This is a transformational time in the workplace and no more so than in the likelihood of a 5 or 6 generation workforce. Everyone talks about the millennials and generation Z, seemingly ignoring the potential offered by older workers. Indeed, stereotyping and subconscious bias is rife and embedded, I’m sorry to say.
The numbers are illuminating. There will be 3.7m more people between 50 and retirement age by 2022. Our declining birth rate means there’s 700,000 or so fewer 16-49 year olds in the workplace and this isn’t a figure that we can confidently cover with immigration any more. In fact, probably the reverse.
However, it’s not all bad. If the 1.2m older workers currently unemployed or inactive were to enter the workplace (full or part time) then it’s estimated that they could add another 9-25bn to GDP. More importantly for their employers, those that embrace best practice in employee engagement and the broader diversity agenda they will add value every minute of every day that they’re there.
To harness the positive we first need to counter the negative – where is our bias in recruitment, in promotion and in working practices? Is it right that we should expect to ‘manage out’ older workers as the norm?
We then need to understand why older workers would want to bring their talent and experience to work every day. Research tells us that many still wish to make a contribution – they have skills, they have relevant experience, they have expertise and more besides. It also tells us that working and social interaction is an important aspect in remaining fit, healthy and active. And, of course, there’s the financial imperative. For some, they have to work. They may have insufficient savings or pension to retire, care costs to pay for younger or older relatives and other family commitments. Whilst many retire comfortably, many older workers have no choice but to keep working. For others, they choose to work because they want to and not because they have to. Understanding which side of this line your valuable older workers sit will be important.
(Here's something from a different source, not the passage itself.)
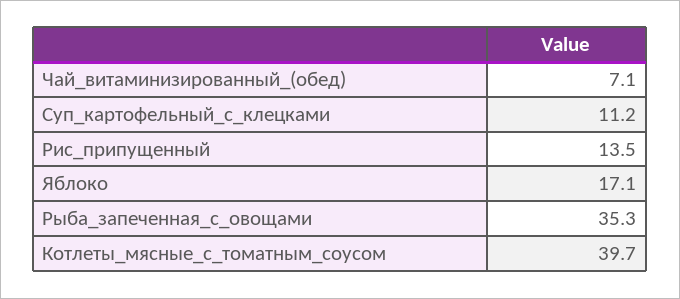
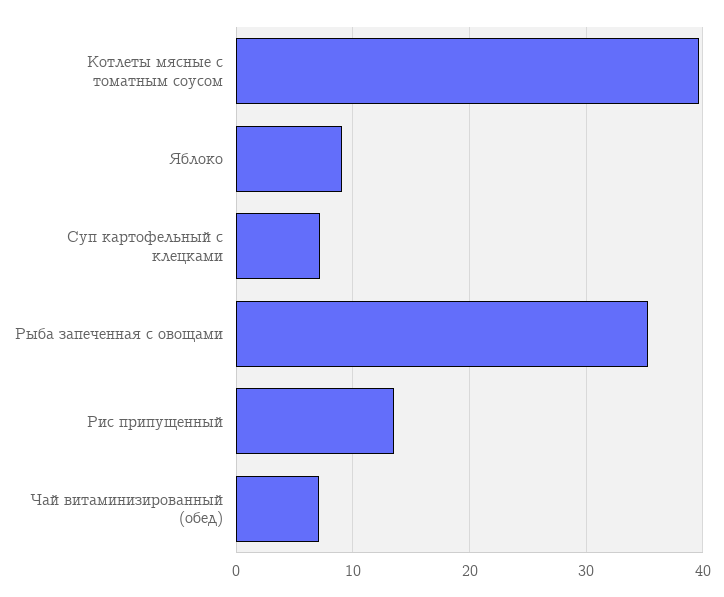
Суп_картофельный_с_клецками: 11.2 -> 7
Яблоко: 17.1 -> 9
So, harnessing the positive. We have numerous examples as to where this has worked spectacularly well – in Manufacturing, in Care, in Financial Services and Retail. For some clients, this is about putting older and younger workers together in teams. They make great allies in the workplace. For others, it’s about talent mapping – understanding and sharing the unique expertise and experience with more junior co-workers. And for others it’s about matching the customers’ needs and wants at point of contact – an older, more experienced staff member not someone younger and with less experience. And for others we’ve used the flexibility older workers offer to benefit the broader work patterns for both staff and customers alike.
Is your business prepared to harness the potential offered by older workers?